2 General overview

The standard Linux Kernel meets Division C, Class 2 "partially'' in Audit context, since there is no system routine which records events of object introduction or deletion.

Once this problem was solved, to reach Division B, Class 1:

(a)

the audit record will have to include, for each event that either introduces an object into a user's address space ot it deletes an object, the name of the object and the object's security level.

(b)

Moreover, the system manager would have to be able to selectively audit the actions of any one or more users based on individual identity and/or object security level.

(c)

Finally, it must be possible to audit any override of human-readable output markings.

To reach Class 3,

(d)

one of the required features is the presence of a mechanism that is able to monitor the occurrence or accumulation of security auditable events that may indicate an imminent violation of security policy. This mechanism will have to be able to immediately notify the security administrator when thresholds are exceeded, and, if the occurrence or accumulation of these security relevant events continues, the system will have to take the least disruptive action to terminate the event.

(e)

Moreover, we would need some mechanisms for the identification of events that may be used in the exploitation of the usage of covert storage channels.
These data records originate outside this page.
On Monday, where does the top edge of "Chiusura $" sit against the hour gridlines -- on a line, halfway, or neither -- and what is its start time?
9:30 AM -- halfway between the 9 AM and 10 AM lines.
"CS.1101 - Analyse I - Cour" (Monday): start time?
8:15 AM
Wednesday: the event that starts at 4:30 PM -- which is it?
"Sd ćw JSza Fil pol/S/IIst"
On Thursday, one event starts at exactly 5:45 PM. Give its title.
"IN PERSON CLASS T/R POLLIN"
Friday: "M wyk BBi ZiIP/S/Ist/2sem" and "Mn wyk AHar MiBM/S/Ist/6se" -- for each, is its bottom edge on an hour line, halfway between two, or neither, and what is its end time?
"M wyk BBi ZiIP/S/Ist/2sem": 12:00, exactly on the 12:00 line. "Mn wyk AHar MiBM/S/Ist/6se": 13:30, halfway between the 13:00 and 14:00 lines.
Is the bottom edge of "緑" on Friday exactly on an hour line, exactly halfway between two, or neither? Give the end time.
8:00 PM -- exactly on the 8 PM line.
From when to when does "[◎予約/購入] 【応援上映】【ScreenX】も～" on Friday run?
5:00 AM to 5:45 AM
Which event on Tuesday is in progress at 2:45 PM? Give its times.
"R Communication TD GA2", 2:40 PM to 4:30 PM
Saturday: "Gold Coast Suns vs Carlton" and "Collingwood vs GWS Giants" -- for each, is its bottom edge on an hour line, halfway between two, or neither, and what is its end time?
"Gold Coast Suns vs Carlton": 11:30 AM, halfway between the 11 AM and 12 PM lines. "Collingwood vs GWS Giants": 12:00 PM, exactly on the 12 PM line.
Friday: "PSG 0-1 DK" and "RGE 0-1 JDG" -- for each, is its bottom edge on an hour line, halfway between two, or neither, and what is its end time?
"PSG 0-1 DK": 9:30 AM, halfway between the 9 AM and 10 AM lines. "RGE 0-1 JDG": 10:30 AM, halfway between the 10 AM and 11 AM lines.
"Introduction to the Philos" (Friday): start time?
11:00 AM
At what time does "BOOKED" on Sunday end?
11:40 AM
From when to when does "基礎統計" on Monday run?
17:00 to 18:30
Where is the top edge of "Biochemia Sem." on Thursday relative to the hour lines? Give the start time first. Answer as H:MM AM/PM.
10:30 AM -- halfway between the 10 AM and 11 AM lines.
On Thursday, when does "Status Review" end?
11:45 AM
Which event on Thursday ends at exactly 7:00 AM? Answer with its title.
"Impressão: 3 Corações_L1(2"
In this paper, we will describe an extension of the standard Linux Kernel to reach Division C, Class 2 and that solves problems (a)-(d) as well. Problem (e) currently is solved for a particular case: File Flag Communication. With this term we intend a illegal communication from root to user processes based on file presence that indicates, for example, a bit information, but this needs more work.

Now we will describe a list of typical attacks [2].

• A system cracker telnets to the next site on his hit list. "guest - guest", "root - root", and "system - manager" all fail. It does not matter. A lot of sites have easy passwords to crack, based on user name, birth date and so on.
• NFS-Attacks. For instance, running showmount on a target reveals that /export/foo is exported to the world. In this case you can put an .rhosts entry in the remote guest home directory, which will allow you to login to the target machine without having to supply a password!
• Anonymous ftp attacks. Vulnerabilities in ftp are often a matter of incorrect ownership or permissions of key files or directory.
• X windows attacks. If not protected properly (i. e. via xhost or magic cookie mechanisms) window displays can be captured or watched.
• Denial of Service attacks. These type of attacks do not involve a penetration in a system. They slow or block a net service or the entire system.
• Sendmail attacks. Sendmail is a very complex program that has a long history of security problems, i. e. running the ``decode'' alias is a security risk: it allows potential attackers to overwrite any file that is writable by the owner of that alias, often daemon, but potentially any user.
• ``hosts.equiv'' attacks. The hosts recorded in this file are trusted: for example if a login request come from a site recorded in hosts.equiv file, there is no need to supply a password. Any form of trust can be spoofed.
• Buffer exploit attacks. If a malicious user finds a buffer overflow in a suid utility, he can gain root privilege.
• Password sniffing. The telnet sessions do not use any form of encryption; so an attacker can sniff the password during a telnet session.

New forms of attacks appear every day. This list can only be a short example.